Lukas is Mixteca, part of an indigenous group from southern Mexico that’s increasingly become part of California’s farmworker labor force — indigenous migrants who often work the lowest-paying jobs in US fields.

Now, a new survey shows they’ve been hit particularly hard by California’s drought, as farmers leave some fields fallow, or plant crops like almonds that require less labor.

Lukas chops onions she got from a food bank and, these days, tries to make meals stretch as best she can, especially with winter coming. Normally, that’s when farmworkers live off the savings they’ve scraped together from the harvest season. But this year, she says, there aren’t any savings. She and her husband have scrambled to get enough hours picking grapes, raisins and cherries.

That’s a common story among the 350 mostly indigenous farmworkers who have answered questions for a new grassroots survey about the impacts of the California drought. Those conducting surveys are often former farmworkers, like Zenaida Ventura, who speaks Mixteco, Spanish and English. She works with the Frente Indigena de Organizaciones Binacionales, a binational group operating out of Oaxaca and California.

On a recent morning, she set up a booth in Madera, a city that's home to one of the highest concentrations of indigenous immigrants in California. Many come from Oaxaca, Guerrero and Puebla, parts of southern Mexico that send a lot of indigenous migrants to California. Many of them are undocumented. Ventura ask how long people have worked in the fields, and how they have been affected by the drought.

A woman pushing her kids in a stroller approaches Ventura’s booth, and agrees to answer the survey questions. The woman tells Ventura her husband had to migrate to Washington state for the first time this year to pick blueberries. He just couldn’t piece together enough work in California, even though they’ve lived here for years. In fact, 92 percent of the indigenous farmworkers surveyed say they’ve had less work or no work because of the drought, while 81 percent had no knowledge of any programs to help farmworkers affected by the drought.

And even if they knew about them, Ventura says, they’re not necessarily eligible. Some drought-related job retraining programs for farmworkers require a social security number, GED or high school diploma.
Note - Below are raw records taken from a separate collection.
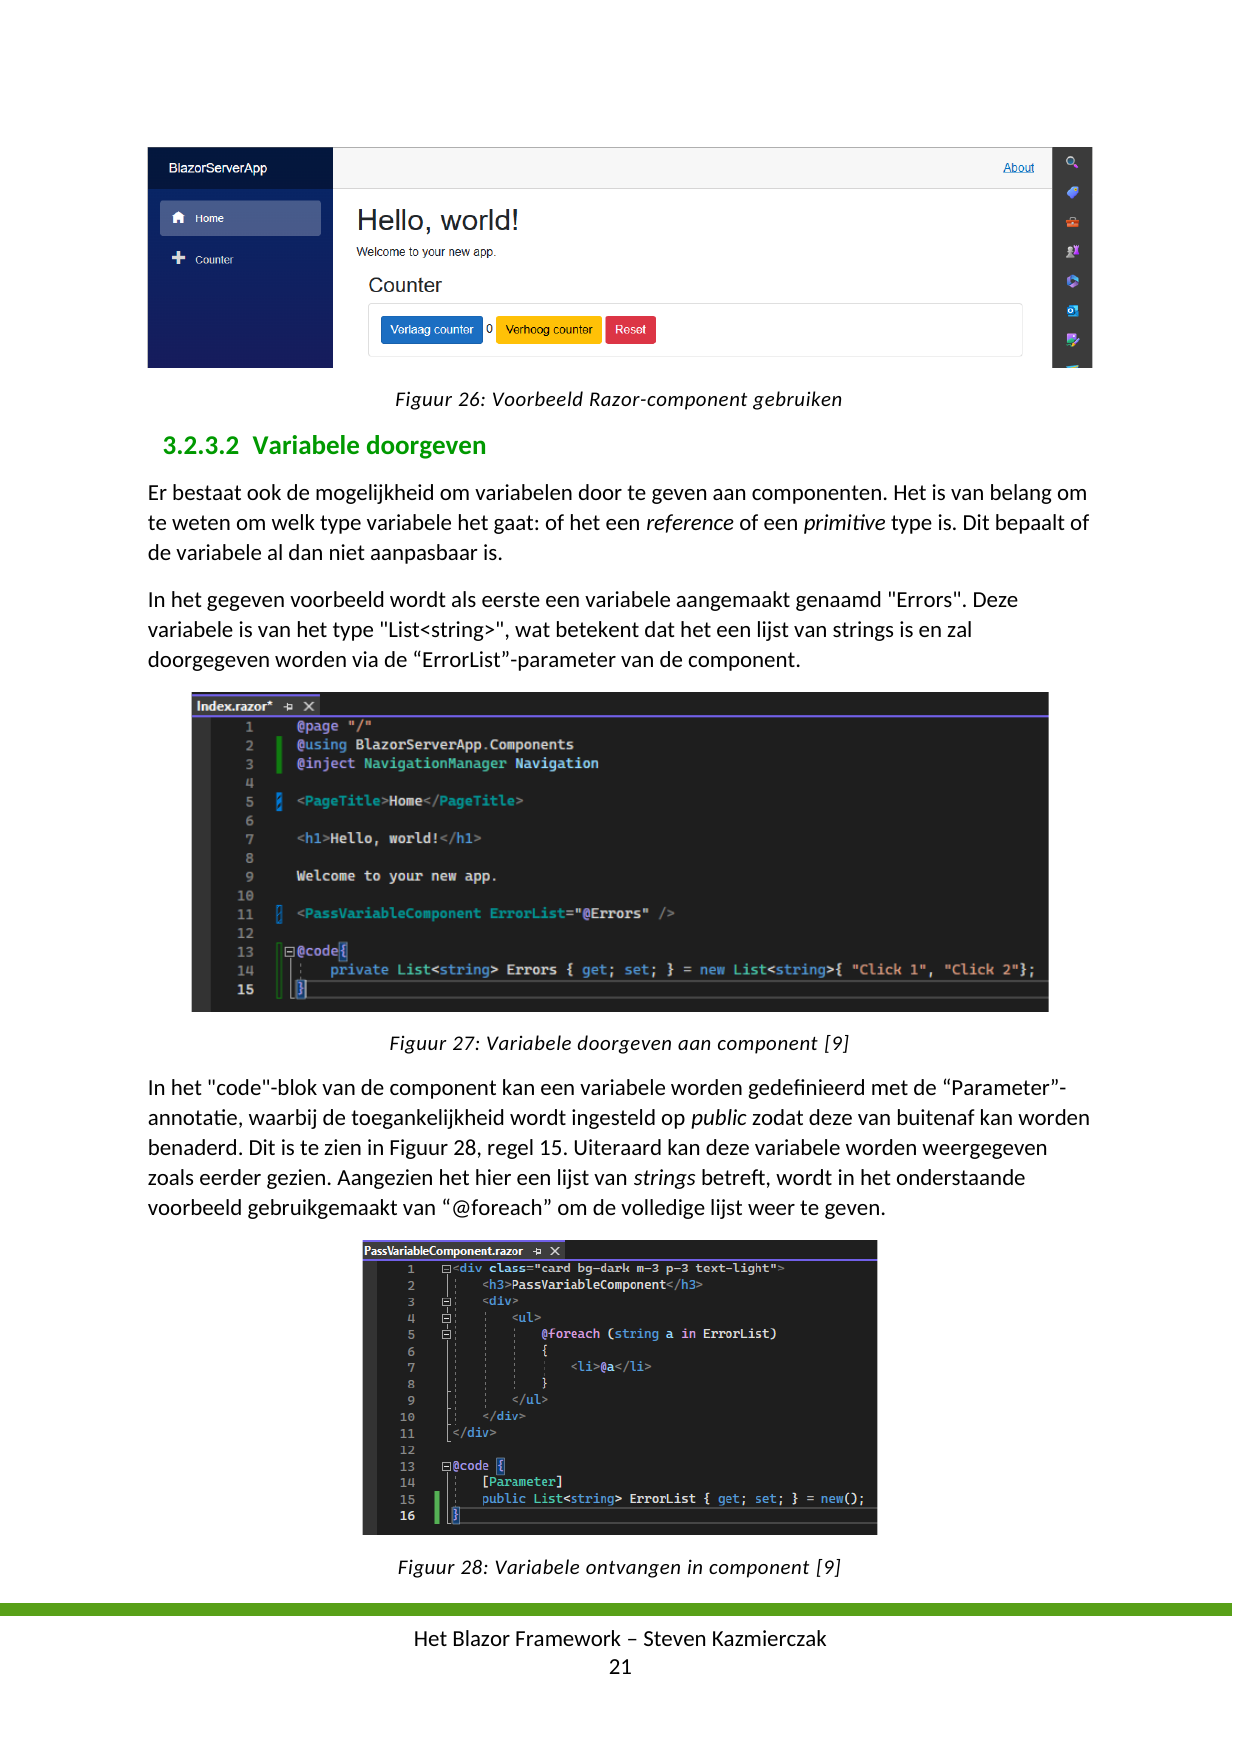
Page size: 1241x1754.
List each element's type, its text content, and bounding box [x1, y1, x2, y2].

picture [191, 692, 1049, 1012]
subtitle Variabele doorgeven [162, 428, 1093, 461]
picture [147, 147, 1093, 368]
text Figuur : Variabele ontvangen in component [148, 1554, 1093, 1579]
picture [362, 1240, 878, 1535]
text Er bestaat ook de mogelijkheid om variabelen door te geven aan componenten. Het is van belang om te weten om welk type variabele het gaat: of het een reference of een primitive type is. Dit bepaalt of de variabele al dan niet aanpasbaar is. [148, 478, 1093, 566]
text Figuur : Voorbeeld Razor-component gebruiken [148, 386, 1093, 411]
text Figuur : Variabele doorgeven aan component [148, 1031, 1093, 1056]
text In het gegeven voorbeeld wordt als eerste een variabele aangemaakt genaamd "Errors". Deze variabele is van het type "List<string>", wat betekent dat het een lijst van strings is en zal doorgegeven worden via de “ErrorList”-parameter van de component. [148, 585, 1093, 673]
text In het "code"-blok van de component kan een variabele worden gedefinieerd met de “Parameter”-annotatie, waarbij de toegankelijkheid wordt ingesteld op public zodat deze van buitenaf kan worden benaderd. Dit is te zien in Figuur 28, regel 15. Uiteraard kan deze variabele worden weergegeven zoals eerder gezien. Aangezien het hier een lijst van strings betreft, wordt in het onderstaande voorbeeld gebruikgemaakt van “@foreach” om de volledige lijst weer te geven. [148, 1073, 1093, 1221]
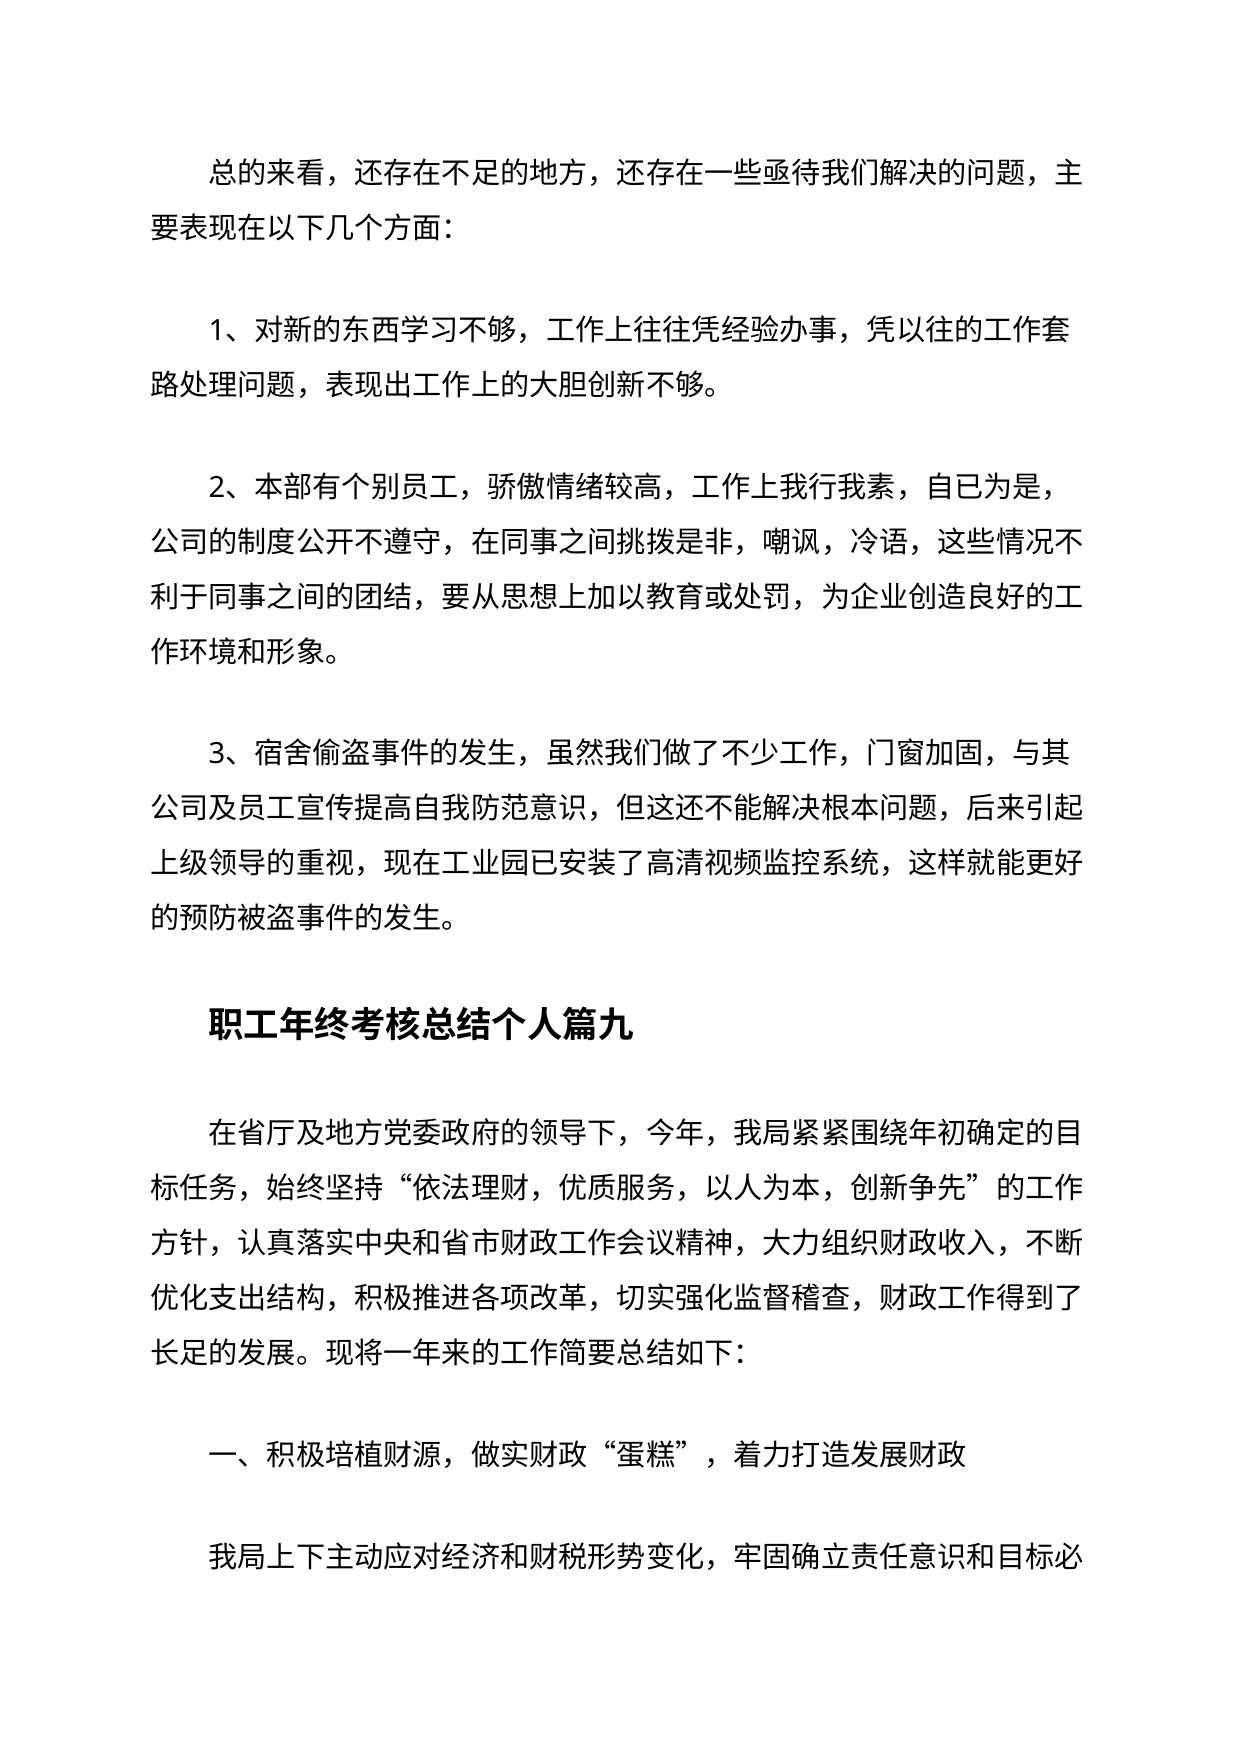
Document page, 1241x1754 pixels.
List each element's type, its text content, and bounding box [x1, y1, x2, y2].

Immigrants can’t get unemployment benefits if they’re undocumented.

“The documented farmworkers, they can go and apply for unemployment,” says Ventura. “Or they can look for another job, if there’s an opening for a restaurant to do dishes. But for the undocumented farmworker, there’s nothing.”

Zenaida Ventura says the indigenous farmworkers she’s surveyed who do still have jobs, say working conditions have gotten tougher.
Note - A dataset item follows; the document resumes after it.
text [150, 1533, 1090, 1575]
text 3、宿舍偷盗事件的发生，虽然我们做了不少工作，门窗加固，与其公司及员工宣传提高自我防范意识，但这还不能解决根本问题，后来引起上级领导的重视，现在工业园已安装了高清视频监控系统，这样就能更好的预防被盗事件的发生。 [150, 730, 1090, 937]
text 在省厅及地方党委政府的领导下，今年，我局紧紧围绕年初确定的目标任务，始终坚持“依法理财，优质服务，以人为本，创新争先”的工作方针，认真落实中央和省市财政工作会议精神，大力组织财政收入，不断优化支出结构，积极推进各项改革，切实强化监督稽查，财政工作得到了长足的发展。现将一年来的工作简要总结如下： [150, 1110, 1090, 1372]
“Because of the lack of jobs, sometimes you have to do whatever it takes to stay there,” explains Ventura. “No matter if they don’t give you shade or water or your rights, your working rights.”
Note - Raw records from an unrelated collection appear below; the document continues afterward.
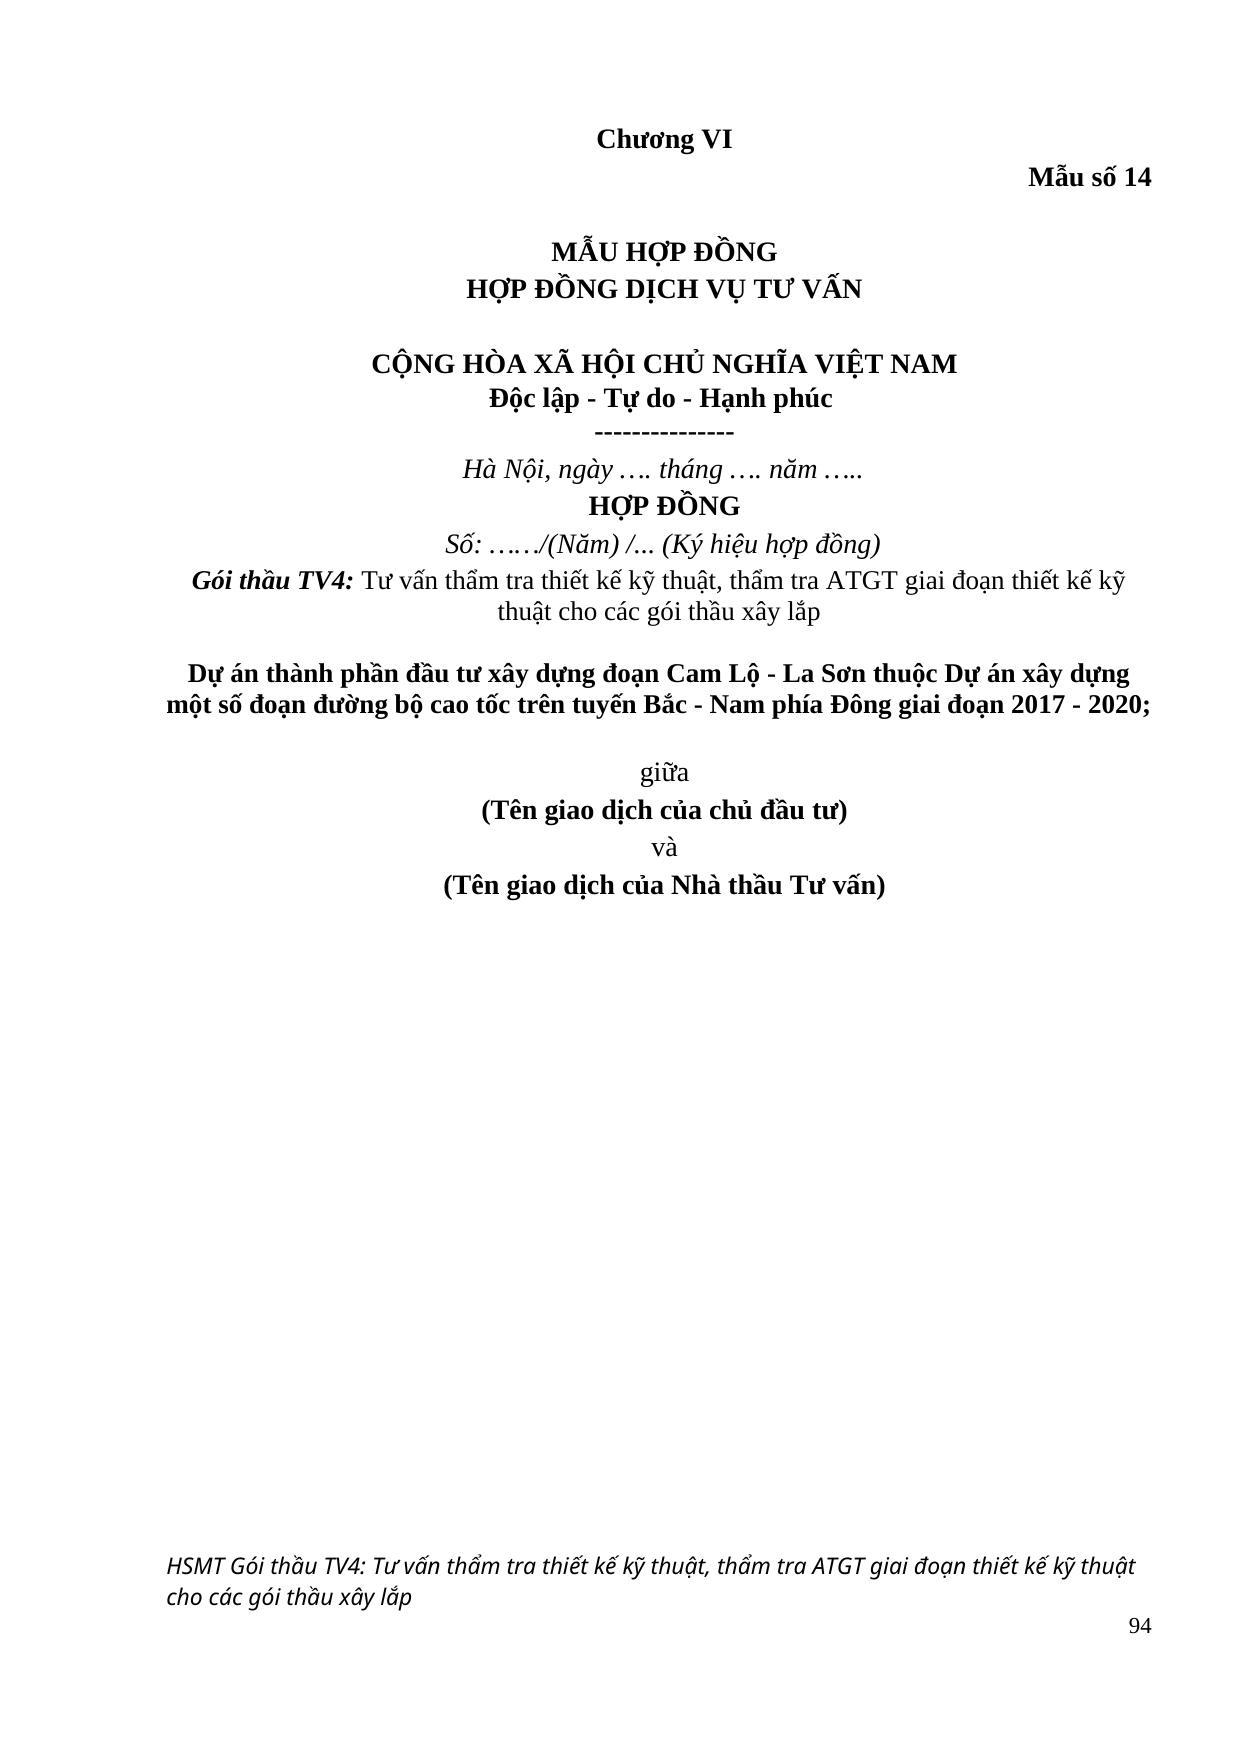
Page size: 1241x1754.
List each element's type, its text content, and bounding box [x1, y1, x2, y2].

text (Tên giao dịch của Nhà thầu Tư vấn) [177, 867, 1152, 901]
text Chương VI [177, 122, 1152, 156]
text HỢP ĐỒNG [177, 489, 1152, 522]
text giữa [177, 755, 1152, 788]
text và [177, 830, 1152, 863]
text HỢP ĐỒNG DỊCH VỤ TƯ VẤN [177, 272, 1152, 306]
text MẪU HỢP ĐỒNG [177, 235, 1152, 268]
text (Tên giao dịch của chủ đầu tư) [177, 792, 1152, 826]
text Gói thầu TV4: Tư vấn thẩm tra thiết kế kỹ thuật, thẩm tra ATGT giai đoạn thiết kế kỹ thuật cho các gói thầu xây lắp [166, 564, 1152, 626]
text Số: ……/(Năm) /... (Ký hiệu hợp đồng) [177, 526, 1152, 560]
text Hà Nội, ngày …. tháng …. năm ….. [177, 451, 1152, 485]
text CỘNG HÒA XÃ HỘI CHỦ NGHĨA VIỆT NAM Độc lập - Tự do - Hạnh phúc --------------- [177, 347, 1152, 447]
text Dự án thành phần đầu tư xây dựng đoạn Cam Lộ - La Sơn thuộc Dự án xây dựng một số đoạn đường bộ cao tốc trên tuyến Bắc - Nam phía Đông giai đoạn 2017 - 2020; [166, 657, 1152, 720]
text Mẫu số 14 [177, 160, 1152, 193]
Some studies have tried to measure the economic impact of the drought on workers. Economists at the University of California-Davis figure more than 10,000 California farmworkers will have lost their jobs this year because crops have less water. What those studies don’t show is that indigenous farmworkers from Mexico are more likely to be undocumented and among the first to lose their jobs on the farm when hours are cut. That’s what’s being reflected in this grassroots survey.

“They’ve been really picking up a lot of details about how tough it has been for families to make ends meet. A lot of these families, they’re really at a crossroads,” says Gaspar Rivera-Salgado, who runs the University of California-Los Angeles' Center for Labor Research and Education. He is a Oaxacan immigrant himself and says indigenous farmworkers are less likely to get stable jobs as tractor drivers or farm supervisors.

“Many people do not realize, but there is a pecking order, a hierarchy, in the labor force in agriculture,” says Rivera-Salgado. “Not only hierarchy in terms of when you migrated, but also this ethnic hierarchy, because these indigenous migrants that come from Mexico also tend to be very discriminated against, not only in Mexico, but also here in the United States.”

And, Rivera-Salgado notes a cruel irony here: Some of the indigenous farmworkers who lost their jobs because of California’s drought had left Mexico because of drought there.